Sailing from Ireland to Cornwall, where Isolde is to marry King Marke, Tristan, who killed her previous fiancé, is persuaded to drink the elixir of death in atonement. Isolde drinks it too, wanting an end to her sorry life. This, though, is not the elixir of death but the elixir of love, Isolde’s maid Brangäne having switched the two bottles. Cue one of opera’s most famous love stories which ends with Tristan being struck by one of Marke’s men. Mortally wounded, Tristan goes to Brittany where Islode arrives as he breathes his last.

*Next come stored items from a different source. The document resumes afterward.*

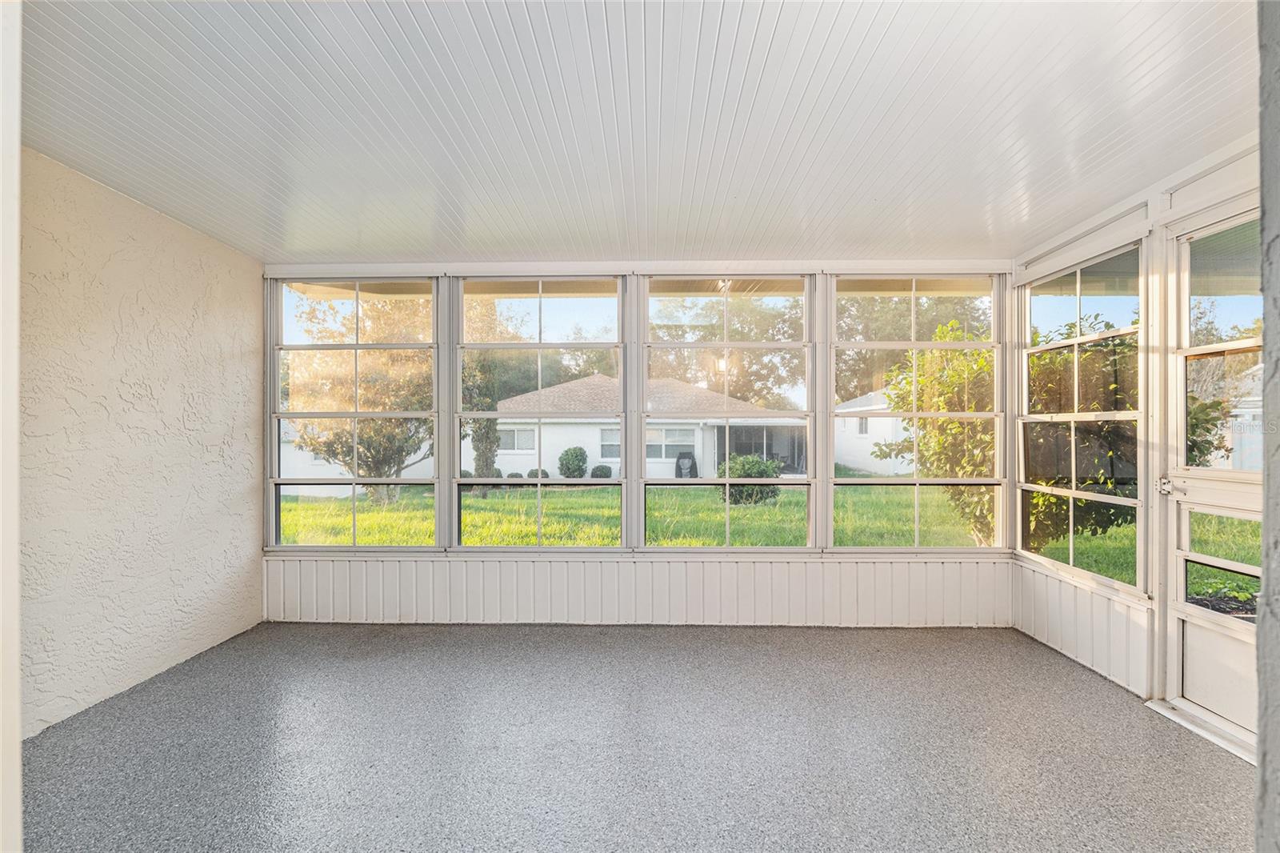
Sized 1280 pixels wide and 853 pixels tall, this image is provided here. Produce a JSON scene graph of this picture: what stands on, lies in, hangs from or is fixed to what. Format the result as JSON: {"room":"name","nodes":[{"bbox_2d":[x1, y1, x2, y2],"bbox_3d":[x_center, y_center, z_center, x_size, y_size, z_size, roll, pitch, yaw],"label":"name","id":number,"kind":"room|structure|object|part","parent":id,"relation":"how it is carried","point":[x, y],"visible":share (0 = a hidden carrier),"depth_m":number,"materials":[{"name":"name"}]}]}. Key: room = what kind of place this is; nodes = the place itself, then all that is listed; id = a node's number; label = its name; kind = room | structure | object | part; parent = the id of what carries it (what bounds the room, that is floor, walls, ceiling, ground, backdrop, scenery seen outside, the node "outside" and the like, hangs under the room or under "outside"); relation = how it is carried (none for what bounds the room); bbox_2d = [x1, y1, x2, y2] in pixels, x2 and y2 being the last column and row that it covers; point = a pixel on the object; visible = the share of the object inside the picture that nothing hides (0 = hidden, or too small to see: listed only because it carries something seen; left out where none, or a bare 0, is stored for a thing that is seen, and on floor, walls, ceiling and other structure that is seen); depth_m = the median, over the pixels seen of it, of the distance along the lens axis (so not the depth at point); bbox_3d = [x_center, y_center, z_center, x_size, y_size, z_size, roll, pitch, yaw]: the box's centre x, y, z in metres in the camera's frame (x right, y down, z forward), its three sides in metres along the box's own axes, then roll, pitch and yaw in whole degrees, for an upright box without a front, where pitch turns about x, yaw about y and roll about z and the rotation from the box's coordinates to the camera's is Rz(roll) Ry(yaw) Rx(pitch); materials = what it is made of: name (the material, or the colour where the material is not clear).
{"room":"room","nodes":[
{"label":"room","id":0,"kind":"room"},
{"bbox_2d":[0,0,23,852],"bbox_3d":[-1.444,0.033,0.847,0.913,2.594,0.249,0,0,1],"label":"door frame","id":1,"kind":"structure","parent":0,"point":[18,719],"depth_m":0.93,"materials":[{"name":"white paint"}]},
{"bbox_2d":[24,148,263,734],"bbox_3d":[-2.891,0.082,2.162,0.179,2.664,3.942,0,0,1],"label":"left wall","id":2,"kind":"structure","parent":0,"point":[202,274],"depth_m":2.86,"materials":[{"name":"paint"}]},
{"bbox_2d":[252,260,1005,622],"bbox_3d":[-0.065,0.102,3.927,5.634,2.613,0.187,0,0,1],"label":"back wall","id":3,"kind":"structure","parent":0,"point":[792,573],"depth_m":3.84,"materials":[{"name":"white paint"}]},
{"bbox_2d":[270,276,440,550],"bbox_3d":[-2.092,-0.092,3.965,1.224,2.005,0.104,0,0,1],"label":"window","id":4,"kind":"structure","parent":3,"relation":"in","point":[357,346],"depth_m":3.96,"materials":[{"name":"glass"}]},
{"bbox_2d":[453,276,627,550],"bbox_3d":[-0.713,-0.080,3.875,1.240,1.980,0.114,0,0,1],"label":"window","id":5,"kind":"structure","parent":3,"relation":"in","point":[539,346],"depth_m":3.87,"materials":[{"name":"glass"}]},
{"bbox_2d":[640,273,814,552],"bbox_3d":[0.628,-0.066,3.861,1.225,1.996,0.120,0,0,1],"label":"window","id":6,"kind":"structure","parent":3,"relation":"in","point":[782,481],"depth_m":3.86,"materials":[{"name":"glass"}]},
{"bbox_2d":[829,274,1007,554],"bbox_3d":[1.995,-0.081,3.879,1.215,2.023,0.105,0,0,1],"label":"window","id":7,"kind":"structure","parent":3,"relation":"in","point":[955,344],"depth_m":3.87,"materials":[{"name":"glass"}]},
{"bbox_2d":[12,620,1255,852],"bbox_3d":[-0.036,1.461,1.480,5.587,0.124,5.593,0,0,1],"label":"floor","id":8,"kind":"structure","parent":0,"point":[1070,682],"depth_m":2.30,"materials":[{"name":"grey concrete"}]},
{"bbox_2d":[1144,697,1253,763],"bbox_3d":[2.631,1.384,2.341,0.301,0.028,0.906,0,0,1],"label":"door threshold","id":9,"kind":"object","parent":8,"relation":"on","point":[1168,710],"visible":0.54,"depth_m":2.43,"materials":[{"name":"metal"}]},
{"bbox_2d":[12,0,1257,265],"bbox_3d":[-0.013,-1.279,1.864,5.727,0.124,5.244,0,0,1],"label":"ceiling","id":10,"kind":"structure","parent":0,"point":[1003,90],"depth_m":2.12,"materials":[{"name":"white paint"}]},
{"bbox_2d":[1010,136,1265,750],"bbox_3d":[2.675,0.088,2.024,0.163,2.655,3.804,0,0,1],"label":"right wall","id":11,"kind":"structure","parent":0,"point":[1135,665],"depth_m":2.77,"materials":[{"name":"white paint"}]},
{"bbox_2d":[1017,240,1144,588],"bbox_3d":[2.710,-0.071,3.298,0.087,1.911,1.051,0,0,1],"label":"window","id":12,"kind":"structure","parent":11,"relation":"in","point":[1075,416],"depth_m":3.24,"materials":[{"name":"glass"}]},
{"bbox_2d":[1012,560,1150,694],"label":"wainscot panel","id":13,"kind":"object","parent":11,"relation":"attached to","point":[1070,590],"visible":0.67,"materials":[{"name":"white"}]},
{"bbox_2d":[1161,192,1264,755],"bbox_3d":[2.623,0.213,2.234,0.120,2.401,0.956,0,0,1],"label":"screen door","id":14,"kind":"structure","parent":11,"relation":"in","point":[1181,553],"depth_m":2.50,"materials":[{"name":"white glass"}]},
{"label":"glass","id":15,"kind":"part","parent":14,"relation":"part of","materials":[{"name":"clear glass"}]},
{"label":"glass panel","id":16,"kind":"part","parent":14,"relation":"part of","materials":[{"name":"clear glass"}]},
{"bbox_2d":[1255,0,1279,852],"bbox_3d":[1.540,0.077,0.807,1.214,2.607,0.276,0,0,1],"label":"near right wall","id":17,"kind":"structure","parent":0,"point":[1266,319],"depth_m":0.92,"materials":[{"name":"grey paint"}]},
{"label":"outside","id":18,"kind":"structure","parent":0,"visible":0},
{"bbox_2d":[287,483,1255,604],"label":"lawn","id":19,"kind":"structure","parent":18,"point":[472,501],"depth_m":11.89,"materials":[{"name":"green plant"}]},
{"bbox_2d":[286,290,434,504],"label":"tree","id":20,"kind":"object","parent":19,"relation":"on","point":[364,334],"visible":0.64,"materials":[{"name":"plant"}]},
{"bbox_2d":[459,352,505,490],"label":"tree","id":21,"kind":"object","parent":19,"relation":"on","point":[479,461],"visible":0.5,"materials":[{"name":"green plant"}]},
{"bbox_2d":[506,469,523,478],"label":"shrub","id":22,"kind":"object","parent":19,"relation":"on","point":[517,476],"visible":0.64,"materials":[{"name":"green plant"}]},
{"bbox_2d":[525,467,549,478],"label":"shrub","id":23,"kind":"object","parent":19,"relation":"on","point":[545,474],"visible":0.59,"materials":[{"name":"green plant"}]},
{"bbox_2d":[557,445,587,478],"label":"shrub","id":24,"kind":"object","parent":19,"relation":"on","point":[577,456],"visible":0.95,"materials":[{"name":"green plant"}]},
{"bbox_2d":[588,464,611,478],"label":"shrub","id":25,"kind":"object","parent":19,"relation":"on","point":[602,470],"visible":0.8,"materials":[{"name":"green plant"}]},
{"bbox_2d":[479,373,803,475],"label":"house","id":26,"kind":"structure","parent":19,"relation":"on","point":[592,382],"materials":[{"name":"white paint"}]},
{"bbox_2d":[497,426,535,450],"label":"house window","id":27,"kind":"structure","parent":26,"relation":"in","point":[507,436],"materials":[{"name":"white"}]},
{"bbox_2d":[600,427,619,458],"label":"house window","id":28,"kind":"structure","parent":26,"relation":"in","point":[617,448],"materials":[{"name":"grey glass"}]},
{"bbox_2d":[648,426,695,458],"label":"house window","id":29,"kind":"structure","parent":26,"relation":"in","point":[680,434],"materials":[{"name":"white glass"}]},
{"bbox_2d":[673,451,698,478],"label":"grill","id":30,"kind":"object","parent":19,"relation":"on","point":[692,470],"visible":0.72,"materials":[{"name":"black"}]},
{"bbox_2d":[716,452,782,505],"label":"bush","id":31,"kind":"object","parent":19,"relation":"on","point":[772,490],"visible":0.65,"materials":[{"name":"green plant"}]},
{"bbox_2d":[833,388,914,474],"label":"neighboring house","id":32,"kind":"structure","parent":19,"relation":"on","point":[875,421],"materials":[{"name":"white paint"}]},
{"bbox_2d":[880,320,999,543],"bbox_3d":[4.525,0.130,7.544,2.289,3.383,2.273,0,0,1],"label":"shrub","id":33,"kind":"object","parent":19,"relation":"on","point":[925,378],"visible":0.53,"depth_m":7.26,"materials":[{"name":"green plant"}]},
{"bbox_2d":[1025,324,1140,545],"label":"bush","id":34,"kind":"object","parent":19,"relation":"on","point":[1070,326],"visible":0.48,"depth_m":6.04,"materials":[{"name":"green plant"}]},
{"bbox_2d":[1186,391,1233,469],"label":"shrub","id":35,"kind":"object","parent":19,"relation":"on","point":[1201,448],"visible":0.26,"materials":[{"name":"green plant"}]},
{"bbox_2d":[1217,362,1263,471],"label":"neighboring house","id":36,"kind":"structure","parent":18,"point":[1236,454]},
{"label":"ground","id":37,"kind":"structure","parent":18,"visible":0},
{"bbox_2d":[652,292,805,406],"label":"tree","id":38,"kind":"object","parent":37,"relation":"on","point":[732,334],"visible":0.46,"materials":[{"name":"green plant"}]},
{"bbox_2d":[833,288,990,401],"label":"tree","id":39,"kind":"object","parent":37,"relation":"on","point":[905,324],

In 16th-century Nuremberg, the goldsmith Pogner causes a stir by announcing that he is to hold a song contest with the hand of his daughter, Eva, as first prize. Walther, a young knight who is in love with Eva, decides to take part, despite not belonging to the town’s guild of mastersingers. His effort is ruled out on technical grounds by Beckmesser, who also has his eye on Eva. Beckmesser’s own song gets sabotaged by Hans Sachs, the most famous mastersinger of all, who then helps Walther to win the contest.
Looked after since childhood by the dwarf Mime, Siegfried forges a new weapon from the shards of the sword of his father, Siegmund (see Die Walküre). After some intellectual high jinx between Mime and the Wanderer (Wotan), he is taken to slay the dragon Fafner and seize the hoard of gold that includes the Ring. Mime plans to poison Siegfried and grab the hoard himself, but when Siegfried finds out, he strikes him down. Siegfried in turn learns of Brünnhilde, whom he sets out to free from the flames.
Siegfried is tricked by Hagen, son of Alberich, into drinking a potion that will make him forget his love for Brünnhilde. He then offers to use his power to win Brünnhilde for Hagen’s half-brother Gunther – all part of Hagen’s plan to grab the Ring, currently in her possession. Siegfried succeeds, puts the Ring on his own finger and is subsequently killed by Hagen. But when Hagen tries to remove the Ring he is resisted by Siegfried’s dead body. Brünnhilde takes the Ring back and rides with it into Siegfried’s funeral pyre to purify it. As the opera closes, the Rhine overflows its banks and the Rhinemaidens reclaim the Ring. All the while, up in Valhalla, Wotan has silently been waiting for the end of the gods to arrive…
Amfortas, King of the Grail Knights, has been in constant pain and shame ever since losing the Holy Spear when led sensuously astray in the neighbouring realm of the conniving Klingsor. Retrieving the spear falls to the unwary, innocent Parsifal, who nearly succumbs to the same charms, courtesy of the alluring Kundry, but snaps to his senses. His journey to return to the Grail castle and cure Amfortas’s suffering takes many years, but the outcome is an exultant one.